Padeció en silencio almorranas feroces
que a nadie enseñaba porque era muy hombre.
La casa era estricta como un mausoleo
comidas y cenas parecían entierros.
Misa los domingos, del mundo los ecos
la vida acolchada por fuera y por dentro
para no ser blando se fue endureciendo
y su corazón parecía un sarmiento.
Sintió que los pulsos se le aceleraban
metido en la bolsa donde le llevaban
con más pantalones, camisas, bufandas
para vestir gente más necesitada.
La segunda vida de aquellos pantalones
comenzó un domingo a eso de las once
para divertirse y estrenar la noche
el Rata y el Cucu robaban un coche.
En él se subieron otras dos pibitas
que igual que respiran tomaban pastillas.
Se echaron dos copas muertos de la risa
y a eso de las cinco un control de rutina.

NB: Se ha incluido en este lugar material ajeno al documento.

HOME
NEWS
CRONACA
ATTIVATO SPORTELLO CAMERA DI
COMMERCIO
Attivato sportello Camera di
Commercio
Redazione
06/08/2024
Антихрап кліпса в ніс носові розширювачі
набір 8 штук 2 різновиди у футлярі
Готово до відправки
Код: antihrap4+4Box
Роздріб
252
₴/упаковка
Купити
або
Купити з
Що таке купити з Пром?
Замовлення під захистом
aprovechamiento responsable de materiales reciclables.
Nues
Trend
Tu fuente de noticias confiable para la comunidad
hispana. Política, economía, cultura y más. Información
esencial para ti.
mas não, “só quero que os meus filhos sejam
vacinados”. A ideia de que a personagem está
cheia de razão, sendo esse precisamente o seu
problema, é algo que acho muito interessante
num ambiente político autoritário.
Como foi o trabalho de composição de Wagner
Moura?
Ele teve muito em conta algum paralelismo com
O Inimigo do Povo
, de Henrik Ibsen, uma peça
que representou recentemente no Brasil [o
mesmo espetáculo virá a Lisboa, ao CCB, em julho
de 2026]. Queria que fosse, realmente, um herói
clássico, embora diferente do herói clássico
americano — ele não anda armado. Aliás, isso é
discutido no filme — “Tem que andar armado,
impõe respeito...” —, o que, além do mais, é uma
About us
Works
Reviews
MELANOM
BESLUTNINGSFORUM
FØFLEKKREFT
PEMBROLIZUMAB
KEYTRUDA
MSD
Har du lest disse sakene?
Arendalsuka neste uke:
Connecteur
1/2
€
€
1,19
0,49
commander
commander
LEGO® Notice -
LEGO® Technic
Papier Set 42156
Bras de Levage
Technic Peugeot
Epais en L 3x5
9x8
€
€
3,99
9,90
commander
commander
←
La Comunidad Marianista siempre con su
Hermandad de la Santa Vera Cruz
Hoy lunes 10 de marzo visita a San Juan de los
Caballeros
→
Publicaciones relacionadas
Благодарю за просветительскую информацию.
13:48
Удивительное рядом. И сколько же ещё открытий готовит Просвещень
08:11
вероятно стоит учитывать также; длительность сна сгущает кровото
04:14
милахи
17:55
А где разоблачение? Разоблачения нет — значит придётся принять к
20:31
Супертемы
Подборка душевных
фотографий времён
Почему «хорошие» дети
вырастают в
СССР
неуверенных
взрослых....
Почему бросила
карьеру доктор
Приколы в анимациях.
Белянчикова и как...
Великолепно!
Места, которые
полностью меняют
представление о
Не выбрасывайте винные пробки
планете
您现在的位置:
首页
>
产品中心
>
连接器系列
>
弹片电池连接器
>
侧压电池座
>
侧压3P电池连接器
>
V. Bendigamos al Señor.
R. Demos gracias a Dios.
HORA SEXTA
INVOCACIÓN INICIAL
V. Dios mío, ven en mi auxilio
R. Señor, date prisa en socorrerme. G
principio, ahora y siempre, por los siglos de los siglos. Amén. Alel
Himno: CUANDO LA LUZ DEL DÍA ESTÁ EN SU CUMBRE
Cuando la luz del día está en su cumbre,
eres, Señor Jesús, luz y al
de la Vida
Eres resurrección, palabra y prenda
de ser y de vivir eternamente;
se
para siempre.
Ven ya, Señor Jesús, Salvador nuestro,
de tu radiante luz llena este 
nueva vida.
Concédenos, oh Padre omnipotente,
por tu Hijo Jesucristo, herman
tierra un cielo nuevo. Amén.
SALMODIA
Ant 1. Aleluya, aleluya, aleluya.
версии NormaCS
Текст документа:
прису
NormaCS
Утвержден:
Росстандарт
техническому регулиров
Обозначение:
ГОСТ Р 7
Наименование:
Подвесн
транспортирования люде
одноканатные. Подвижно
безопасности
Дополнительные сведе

El Cucu acelera y a las cinco y media
ya les perseguían catorce lecheras.
Mientras que una de ellas parece que reza
la otra sólo dice: ¡vaya puta mierda!
La vida se quema la vida se inventa
ciego y por la izquierda a más de ciento ochenta
viviendo deprisa muy pronto se llega
a Plaza de España esquina Princesa.
Nunca supo como se volvió africano
se adaptaron pronto su corte y su paño
después de diez años parecían nuevos
pensó de si mismo cuando vio un espejo.
Siente que le cuidan, le doblan, le miman
no se siente extraño en aquel poblado.
Son de su familia sandalias y barro
nunca se ha sentido tan necesitado.
Está convencido que aquí va a morir
y aunque no lo diga se siente feliz
por mucho que piense donde puede ir
no hay lugar que haya más pobres que aquí.
Cuando le enterraron con su último dueño
pensó fríamente que nada es eterno
pero alguien de noche desenterró al muerto
y los pantalones se los llevó puestos.